Generating the force within the projectile and using a dual-open-end barrel produces a forward recoil from friction. A choke can actually (1) prevent the round from going backwards and (2) provide enough backforce to counter the friction pull; (3) it also has a slight improvement on forward motion, as well, thanks to increasing the pressure.

A muzzle brake isn't going to generate an equal an opposite force. It will reduce felt force and transmitted moment a bit.

 

[Blue Ghost]

Kind of a cool vid. Here's a couple of links to two previous threads on the subject;



http://www.travellerrpg.com/CotI/Discuss/showthread.php?t=37695&highlight=accelerator+rifle

http://www.travellerrpg.com/CotI/Discuss/showthread.php?t=5590&highlight=accelerator+rifle

 

[Barrel]

Nice to see the carbine get fired. Here's another video of a gyrojet pistol being fired, as well as an attempt to fire a dardick. https://www.youtube.com/watch?v=VdW8Trh_MGg

What's a dardick, you ask? https://en.wikipedia.org/wiki/Dardick_tround

 

[Condottiere]

Sounds like something the Darrians should have.

 

[Redcap]

Hmm. I've looked at the various videos on the Gyrojet, and the weak link seems to me to be the hand construction of the ammunition - literally, they were all made and put together by hand. It occurred to me that the process in the Traveller Universe could be automated by CNC or the Traveller equivalent machinery, thus regularising the production of the components of the ammunition, and the final assembly of it as well; this would lead to a consistency of the discharge of the ammunition when fired, as the rounds would have a tighter tolerance of velocities and evenness of the exhaust/spin ports at the rear, which would combine to provide a more even burn and spin rate, thus allowing for a more consistent accuracy to be achieved.

Thoughts?

 

[JimMarn]

Hmm. I've looked at the various videos on the Gyrojet, and the weak link seems to me to be the hand construction of the ammunition - literally, they were all made and put together by hand. It occurred to me that the process in the Traveller Universe could be automated by CNC or the Traveller equivalent machinery, thus regularising the production of the components of the ammunition, and the final assembly of it as well; this would lead to a consistency of the discharge of the ammunition when fired, as the rounds would have a tighter tolerance of velocities and evenness of the exhaust/spin ports at the rear, which would combine to provide a more even burn and spin rate, thus allowing for a more consistent accuracy to be achieved.

Thoughts?

I think if they were made the way you suggest the results would be more satisfactory as to reliability.

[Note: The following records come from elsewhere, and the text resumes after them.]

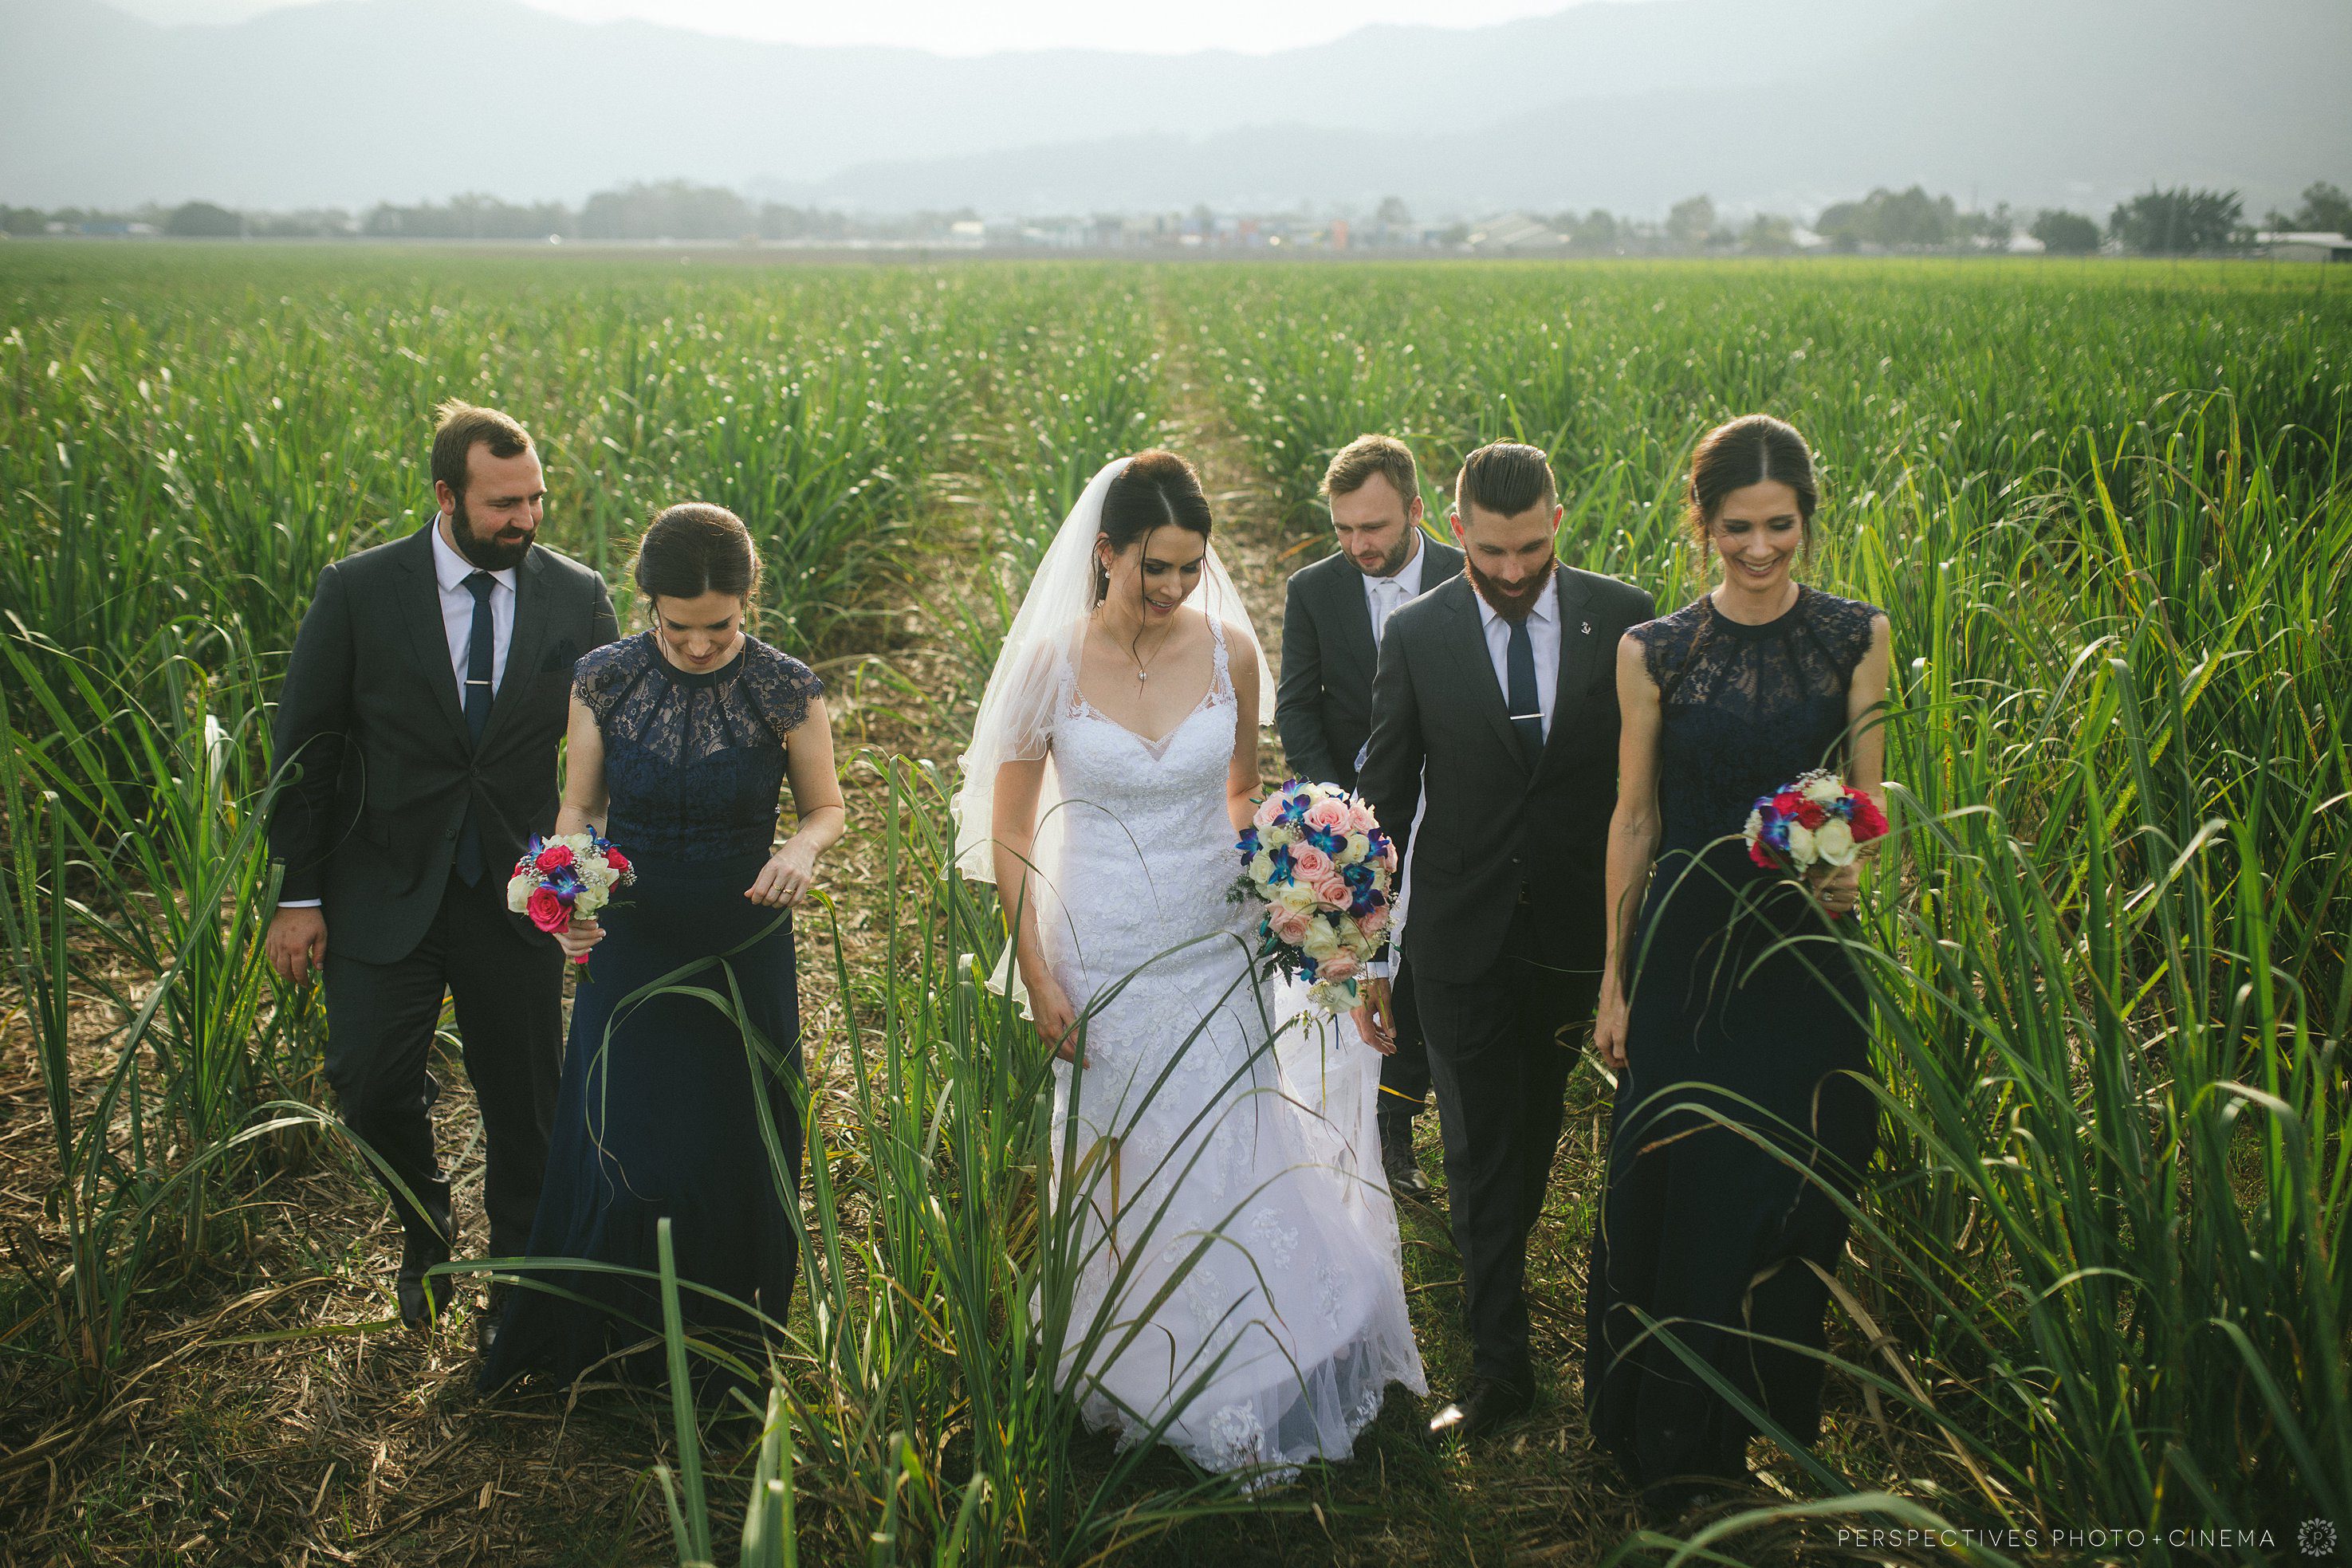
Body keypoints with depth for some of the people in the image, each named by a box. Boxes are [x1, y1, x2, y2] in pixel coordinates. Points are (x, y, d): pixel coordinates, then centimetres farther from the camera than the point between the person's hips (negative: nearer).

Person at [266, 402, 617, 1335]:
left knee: (525, 1104, 8)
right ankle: (425, 1231, 33)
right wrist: (298, 894, -3)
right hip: (386, 896, -1)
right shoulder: (359, 593, -7)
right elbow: (304, 749, -1)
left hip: (518, 899, 1)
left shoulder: (576, 598, -4)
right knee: (369, 1088, 1)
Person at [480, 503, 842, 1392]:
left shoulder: (785, 691, -9)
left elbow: (825, 807, 3)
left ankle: (723, 1363, 34)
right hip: (630, 946, 0)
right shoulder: (605, 681, -6)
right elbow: (580, 807, 4)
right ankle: (600, 1352, 28)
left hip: (743, 953, 0)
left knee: (734, 1159, 9)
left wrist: (804, 850, -20)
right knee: (624, 1158, 0)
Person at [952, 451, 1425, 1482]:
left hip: (1213, 951, 2)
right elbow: (1007, 835, -4)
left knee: (1226, 1166, 7)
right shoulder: (1052, 661, -11)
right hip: (1100, 958, -2)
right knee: (1124, 1175, 9)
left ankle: (1239, 1399, 23)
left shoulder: (1230, 651, -5)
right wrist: (1038, 983, -6)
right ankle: (1138, 1386, 26)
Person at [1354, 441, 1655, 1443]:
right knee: (1476, 1147, 2)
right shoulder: (1417, 634, -7)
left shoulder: (1623, 620, -6)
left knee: (1537, 1118, 21)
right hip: (1462, 937, -1)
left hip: (1577, 933, 1)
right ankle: (1499, 1364, 9)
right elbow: (1386, 797, -1)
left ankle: (1501, 1253, 47)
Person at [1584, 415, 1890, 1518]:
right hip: (1685, 955, 0)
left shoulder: (1857, 639, -2)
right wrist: (1616, 981, 4)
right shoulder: (1652, 653, -3)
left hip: (1807, 958, 1)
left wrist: (1849, 867, -20)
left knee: (1795, 1198, 9)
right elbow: (1635, 819, 2)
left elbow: (1865, 800, 3)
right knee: (1678, 1190, 5)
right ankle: (1671, 1440, 25)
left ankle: (1776, 1421, 32)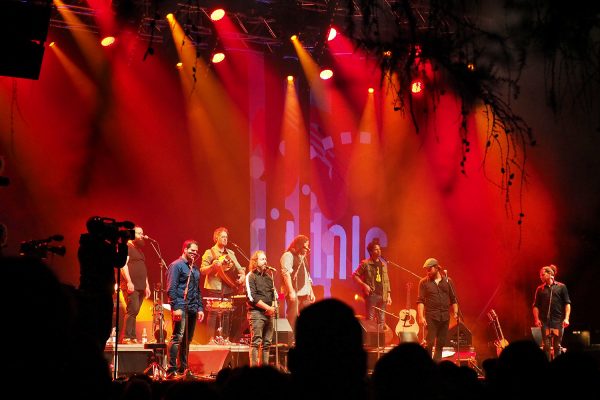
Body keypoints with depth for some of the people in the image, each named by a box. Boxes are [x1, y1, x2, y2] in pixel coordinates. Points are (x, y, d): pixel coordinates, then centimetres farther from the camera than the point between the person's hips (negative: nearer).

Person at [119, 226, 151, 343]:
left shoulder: (139, 250, 24)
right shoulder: (126, 247, -2)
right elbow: (123, 265, -13)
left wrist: (147, 285, 20)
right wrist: (129, 282, -21)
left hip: (140, 287, 8)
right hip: (131, 286, -8)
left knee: (134, 312, 5)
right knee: (132, 310, -16)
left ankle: (132, 338, 4)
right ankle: (127, 337, -18)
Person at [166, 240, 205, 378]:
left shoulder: (195, 269, 20)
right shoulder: (176, 265, -4)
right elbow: (171, 288, -11)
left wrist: (200, 308, 15)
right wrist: (175, 308, -18)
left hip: (192, 309, 8)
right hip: (181, 308, -8)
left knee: (187, 339, 9)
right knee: (177, 337, -12)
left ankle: (183, 368, 15)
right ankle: (171, 369, -13)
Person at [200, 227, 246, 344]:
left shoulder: (230, 253, 17)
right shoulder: (209, 253, -1)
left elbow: (238, 267, 18)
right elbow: (203, 270, -8)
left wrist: (242, 274, -2)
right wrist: (212, 266, -25)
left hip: (228, 288, 6)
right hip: (214, 287, -6)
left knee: (226, 313, 6)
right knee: (214, 313, -8)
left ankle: (225, 338, 12)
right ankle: (212, 339, -6)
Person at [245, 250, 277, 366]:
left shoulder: (268, 276, 19)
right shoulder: (251, 276, -3)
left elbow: (274, 294, 21)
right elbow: (252, 297, -12)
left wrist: (273, 307, 1)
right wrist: (268, 307, -14)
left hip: (268, 313, 7)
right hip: (256, 312, -7)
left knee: (267, 343, 7)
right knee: (255, 342, -11)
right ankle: (254, 368, -13)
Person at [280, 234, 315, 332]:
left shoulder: (303, 257, 23)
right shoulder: (288, 256, -4)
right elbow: (286, 274, -15)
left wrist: (311, 292, 18)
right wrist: (291, 292, -23)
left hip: (305, 293, 9)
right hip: (294, 293, -8)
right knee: (293, 318, -11)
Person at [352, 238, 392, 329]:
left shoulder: (383, 265, 16)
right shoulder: (365, 264, -1)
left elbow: (386, 281, 18)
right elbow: (355, 275, -1)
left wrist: (388, 295, 10)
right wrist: (364, 285, -14)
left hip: (382, 296, 6)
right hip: (371, 295, -5)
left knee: (381, 320, 5)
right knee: (370, 319, -7)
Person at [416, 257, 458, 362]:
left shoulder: (447, 281, 10)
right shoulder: (424, 282, 2)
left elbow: (453, 299, 12)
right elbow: (420, 301, -5)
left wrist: (455, 313, 2)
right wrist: (421, 316, -15)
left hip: (445, 317, 3)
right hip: (431, 317, -3)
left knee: (441, 343, 7)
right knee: (429, 343, -9)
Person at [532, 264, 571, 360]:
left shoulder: (561, 287, 4)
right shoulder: (540, 289, 10)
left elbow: (567, 303, 1)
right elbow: (536, 306, 10)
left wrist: (566, 318, -9)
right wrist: (536, 319, -3)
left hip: (558, 321, -2)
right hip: (544, 321, 2)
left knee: (557, 346, 2)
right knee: (546, 345, -1)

But they have a slow acceleration. Maybe a newer solid rocket fuel would accelerate faster, some I have heard are very dangerous due to watching MythBusters, but may not be safe to be used in a Gyro Jet pistol.

 

[Enoki]

I think if they were made the way you suggest the results would be more satisfactory as to reliability.

But they have a slow acceleration. Maybe a newer solid rocket fuel would accelerate faster, some I have heard are very dangerous due to watching MythBusters, but may not be safe to be used in a Gyro Jet pistol.

The more energetic the fuel, the more it is likely to be unstable.

Aside from that, there are already zero-recoil muzzle brakes and other devices on the market that eliminate gun recoil as close to completely as possible. This means that something like the Gyro Jet isn't necessary to obtain a ZG usable weapon, particularly given several millennia of a additional development.